Entre chaque consultation Masters et Johnson échangent leur point de vue et analysent les résultats de la mise en action des préconisations. L’ensemble de la thérapie s’étale sur un quinzaine de jours au sein de la « Reproductive Biology Research Foundation ». Si la démarche est contraignante, tant au point de vue de la durée que de l’effort financier (20.000 euros en valeur constante), les résultats sont à la hauteur de l’investissement demandé. L’institut peut s’enorgueillir de réussir de façon durable dans 80% des cas. En 1970 ils publieront l’ensemble de leurs études sur les dysfonctionnements sexuels du couple et leur traitement dans un « Human Sexual Inadequacy ».


Durant la décennie 70-80, l’influence de Masters et Johnson est considérable. En résonance avec la libération sexuelle, leurs travaux amorcent une nouvelle étape dans l’histoire de la sexologie. En sanctifiant la sexualité du plaisir, en lui reconnaissant une valeur intrinsèque détachée de tout objectif de reproduction, mais primordiale en matière de bien-être du couple, ils décomplexent la démarche sexothérapique. La mésentente sexuelle n’est plus une fatalité et prendre en charge sa sexualité n’est plus tabou. Les troubles de l’érection, l’éjaculation prématurée, les baisses de désir, les troubles de l’orgasme, ne sont plus des problèmes insolubles et peuvent être traités par des professionnels de la santé sexuelle : les sexologues cliniciens. Si Magnus Hirschfeld, avec la création en 1919 de l’Institut de sexologie de Berlin, avait donné naissance à la sexologie clinique, Masters et Johnson l’ont consacrée comme une entité à part entière rassemblant, a minima, les sciences médicales, psychologiques et sociales. En considérant que seule l’analyse systémique de la fonction érotique pouvait être opérante pour résoudre les problématiques sexuelles, Masters et Johnson ont transmué le sexologue en un clinicien aux multiples compétences et ils sont relativement peu nombreux ceux qui ont pu suivre le chemin tracé. 

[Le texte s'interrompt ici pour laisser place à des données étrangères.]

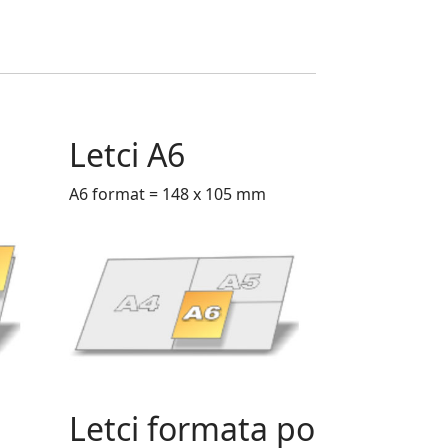
Letci A6
A6 format = 148 x 105 mm
Letci formata po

Aujourd’hui la sexologie profondément humaniste de Masters et Johnson cède le pas à une approche des troubles sexuels médicalisée, superficielle, technique. Parce que les patients veulent des réponses rapides, peu coûteuses, et que les étudiants de FAC de médecine sont formatés pour y répondre par des prescriptions, la sexologie de Masters et Johnson appartient malheureusement à un passé révolu. En France, seul l’éminent médecin-sexologue Jacques Waynberg, qui a travaillé sous l’égide des deux américains, peut se réclamer de l’école de la sexologie holistique, sexologie qu’il enseigne toujours via son Institut de Sexologie. Nous lui réserverons d’ailleurs notre prochain opus, car la dimension métaphysique et philosophique qui caractérise sa pensée, le place naturellement dans la catégorie des grands noms de la sexologie internationale.